The Institute of Hazardous Materials Management (IHMM) has joined a coalition of national safety and occupational health organizations in submitting a formal petition to the Occupational Safety and Health Administration (OSHA) requesting expedited updates to several critical Personal Protective Equipment (PPE) standards incorporated into federal workplace safety regulations.
The letter, submitted under the rulemaking provisions of the Administrative Procedure Act and the Occupational Safety and Health Act, urges OSHA to update regulatory references for three widely used consensus standards: eye and face protection (ANSI/ISEA Z87.1), industrial head protection (ANSI/ISEA Z89.1), and workplace first aid kits (ANSI/ISEA Z308.1). Many of the standards currently referenced in OSHA regulations date back decades—some as early as 1989—despite substantial technological and safety improvements in newer editions.

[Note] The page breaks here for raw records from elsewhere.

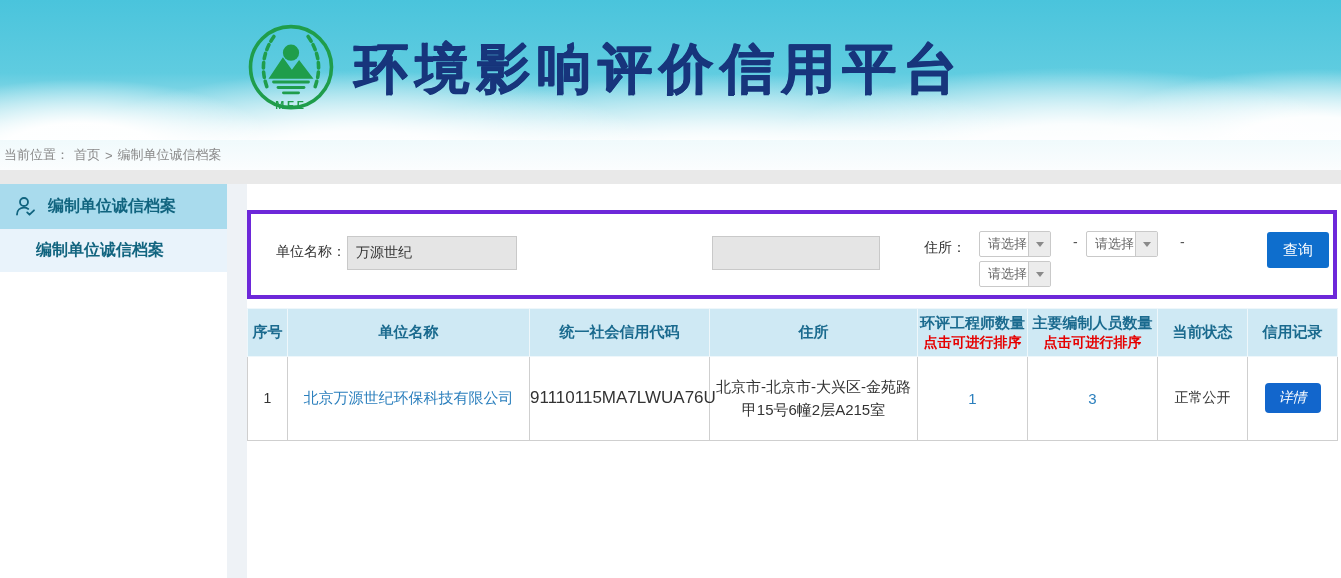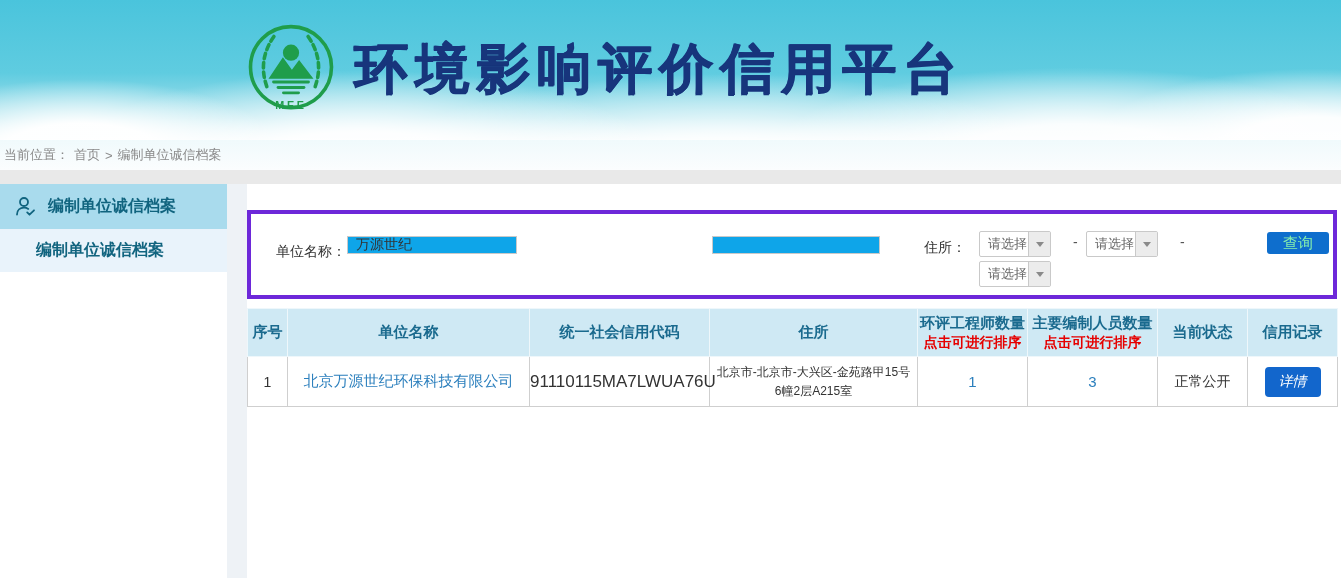--- a/index.html
+++ b/index.html
@@ -53,21 +53,21 @@
   
   .search-panel {
     position:absolute; left:0; top:26px; width:1090px; height:89px;
     background:#fff; border:4px solid #6d28d9;
   }
   .search-panel label { position:absolute; font-size:14px; color:#333; line-height:30px; white-space:nowrap; }
   .lbl-name { left:25px; top:22px; }
   .lbl-code { left:338px; top:22px; }
   .lbl-addr { left:673px; top:18px; }
   .txt-input {
-    position:absolute; height:18px; border:1px solid #c9c9c9; background:#0ea5e9;
+    position:absolute; height:34px; border:1px solid #c9c9c9; background:#e5e5e5;
     font-size:14px; color:#333; padding:0 8px; outline:none;
     font-family:"Liberation Sans","DejaVu Sans",sans-serif;
   }
   .in-name { left:96px; top:22px; width:170px; }
   .in-code { left:461px; top:22px; width:168px; }
 
   .sel {
     position:absolute; width:72px; height:26px;
     border:1px solid #c9c9c9; border-radius:2px; background:#fff;
     display:flex; align-items:center; cursor:pointer;
@@ -79,39 +79,39 @@
   }
   .sel .tri { width:0; height:0; border-left:4px solid transparent; border-right:4px solid transparent; border-top:5px solid #8a8a8a; }
   .sel1 { left:728px; top:17px; }
   .sel2 { left:835px; top:17px; }
   .sel3 { left:728px; top:47px; }
   .dash { position:absolute; font-size:14px; color:#555; top:20px; }
   .dash1 { left:822px; }
   .dash2 { left:929px; }
 
   .btn-query {
-    position:absolute; left:1016px; top:18px; width:62px; height:22px;
-    background:#0e6ecd; color:#86efac; border:none; border-radius:3px;
+    position:absolute; left:1016px; top:18px; width:62px; height:36px;
+    background:#0e6ecd; color:#ffffff; border:none; border-radius:3px;
     font-size:15px; cursor:pointer; font-family:inherit;
   }
 
   
   .result-table { position:absolute; left:0; top:124px; width:1090px; border-collapse:collapse; table-layout:fixed; }
   .result-table th {
     background:#cfe9f4; color:#1a6a8e; font-size:15px; font-weight:bold;
     height:48px; text-align:center; vertical-align:middle;
     border:1px solid #eef7fb; line-height:1.35;
   }
   .result-table th .sort-hint { display:block; color:#e60000; font-size:14px; font-weight:bold; }
   .result-table td {
     height:50px; background:#fff; border:1px solid #cfcfcf;
     text-align:center; vertical-align:middle; font-size:14px; color:#333;
   }
   .result-table td.code-cell { font-size:17px; }
-  .result-table td.addr-cell { font-size:12px; line-height:1.55; padding:2px 6px; }
+  .result-table td.addr-cell { font-size:15px; line-height:1.55; padding:18px 6px; }
   a.tbl-link { color:#2b7fbd; text-decoration:none; cursor:pointer; font-size:15px; }
   a.num-link { color:#2b7fbd; text-decoration:none; cursor:pointer; font-size:15px; }
   .btn-detail {
     width:56px; height:30px; background:#1266cc; color:#fff; border:none; border-radius:4px;
     font-size:14px; cursor:pointer; font-family:inherit;font-style:italic;
   }
 </style>
 </head>
 <body>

Read the Coalition letter here
The coalition’s message is straightforward: modernize OSHA’s incorporated standards so workers can benefit from the latest advances in protective equipment and emergency preparedness. Updated standards include stronger impact testing for protective eyewear, improved helmet performance requirements such as anti-roll-off testing and chin-strap performance, and more comprehensive workplace first-aid guidance—including provisions that acknowledge modern hazards such as opioid overdose response.
Importantly, the petition emphasizes that updating these references would not impose new regulatory costs on employers. Rather, it would align OSHA regulations with safety practices already widely adopted across industry, providing employers greater flexibility while ensuring workers receive the most effective protection available.
By signing this petition, IHMM and its partner organizations seek to ensure that OSHA regulations reflect current science, modern equipment design, and real-world workplace hazards—ultimately strengthening protection for more than 100 million American workers who rely on PPE every day.